Adding Custom Claims with Okta Token Inline Hooks
Sometimes you need to extend the default behavior of Okta during authentication, particularly when issuing OAuth 2.0 or OpenID Connect tokens.
Okta provides Inline Hooks, which allow you to invoke an external service at specific points in an authentication flow and dynamically modify the outcome.
This article demonstrates how to use a Token Inline Hook to add a custom claim to an ID Token. In the below flow sequence, the request is originated from a a Spring Boot application acting as an OIDC client.
Spring Boot Client
│
▼
Okta
│
▼
Token Inline Hook
│
▼
Node.js (Express)
│
▼
Returns commands
│
▼
Okta issues ID Token
(with custom claim)
Note: Token Inline Hooks are supported only with Custom Authorization Servers.
Inline Hooks are:
- Synchronous (executed during authentication)
- Hosted externally
- Latency-sensitive, so your endpoint should respond quickly
Implementation Requirements
You’ll need the following:
- An Okta OIDC application
- A client application (Spring Boot in this example)
- A publicly accessible HTTPS endpoint
- A Token Inline Hook
- A Custom Authorization Server
Step 1 – Create an OIDC Application
Navigate to:
Applications → Applications → Create App Integration → OIDC
Choose Web Application and configure:
- Redirect URI
- Client ID
- Client Secret
In this article, a Spring Boot OAuth 2.0 client is used.
Ensure the issuer matches your Custom Authorization Server.
Example:
https://your-okta-domain/oauth2/default
Step 2 – Create a Public Endpoint
Since Okta invokes your endpoint, it must be publicly accessible.
For local development, ngrok is a convenient option.
Install ngrok:
choco install ngrok
Authenticate ngrok:
ngrok config add-authtoken YOUR_TOKEN_HERE
Step 3 – Implement the Inline Hook
The following Node.js application uses Express.

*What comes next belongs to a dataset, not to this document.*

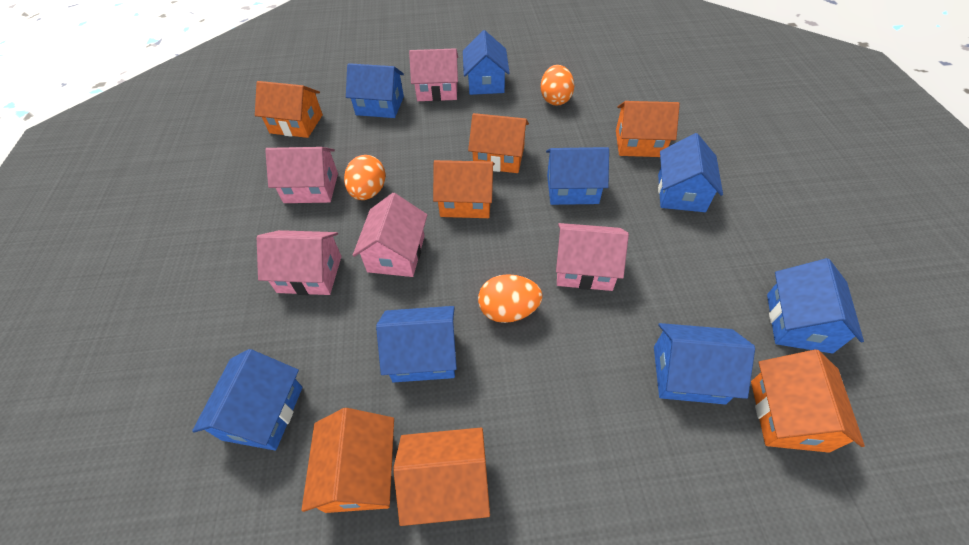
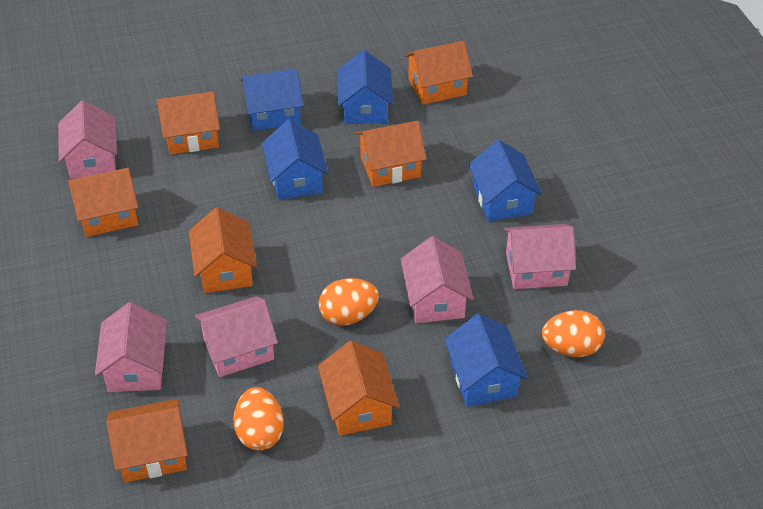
blue house: 8 -> 5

const express = require('express');
const app = express();
app.use(express.json());
app.post('/okta-hook', (req, res) => {
const authHeader = req.headers['authorization'];
if (authHeader !== 'my-secret') {
return res.status(401).json({ error: 'Unauthorized' });
}
console.log(JSON.stringify(req.body, null, 2));
res.json({
commands: [
{
type: "com.okta.identity.patch",
value: [
{
op: "add",
path: "/claims/custom-claim",
value: "hello-from-hook"
}
]
}
]
});
});
app.listen(3000);
The hook does not modify the token directly.
Instead, it returns a set of commands that Okta executes before issuing the token.
In this example, the com.okta.identity.patch command instructs Okta to add a new claim named custom-claim.
Run the application
node app.js
Expose it using ngrok.
ngrok http 3000
Example:
https://xyz123.ngrok-free.app
Configure the hook URL as:
https://xyz123.ngrok-free.app/okta-hook
Step 4 – Configure the Token Inline Hook
Navigate to:
Workflow → Inline Hooks → Token
Configure:
- Name
- URL
- Authentication Type: Header
- Header Value:
my-secret
The configured secret should match the value expected by your Node.js application.
Step 5 – Create a Custom Authorization Server
Navigate to:
Security → API → Authorization Servers
Create a new Authorization Server if required.
Example issuer:
https://your-okta-domain/oauth2/default
Step 6 – Configure an Access Policy
This step is essential.
Without an Access Policy, the Inline Hook will never execute.
Create a policy that:
- Applies to your OIDC application
- Uses the Authorization Code grant
- Includes the required scopes
- References your Token Inline Hook

Screenshot: Access Policy Rule with Token Inline Hook selected.
Step 7 – Test
- Start the Node.js application.
- Start ngrok.
- Run your client application.
- Authenticate through Okta.
During authentication:
- Okta invokes the Inline Hook.
- The Node.js service returns the patch command.
- Okta adds the custom claim.
- The ID Token is issued.
Expected claim:
{
"custom-claim": "hello-from-hook"
}
Verification
You can verify the implementation by:
- Decoding the token using jwt.io
- Viewing Inline Hook Metrics in the Okta Admin Console
Best Practices
- Use Token Inline Hooks only when dynamic processing is required.
- Keep the external service lightweight and responsive.
- Protect the endpoint using appropriate authentication.
- Minimize latency because the hook executes synchronously.
- Handle failures gracefully.
Summary
Token Inline Hooks provide a flexible mechanism for enriching OAuth 2.0 and OpenID Connect tokens without modifying the Okta user schema.
Common use cases include:
- Adding custom claims
- Transforming attributes
- Retrieving data from external systems
- Conditional claim injection
- Integrating enterprise applications during authentication
They provide an elegant way to extend token generation while keeping identity data centralized and your applications loosely coupled.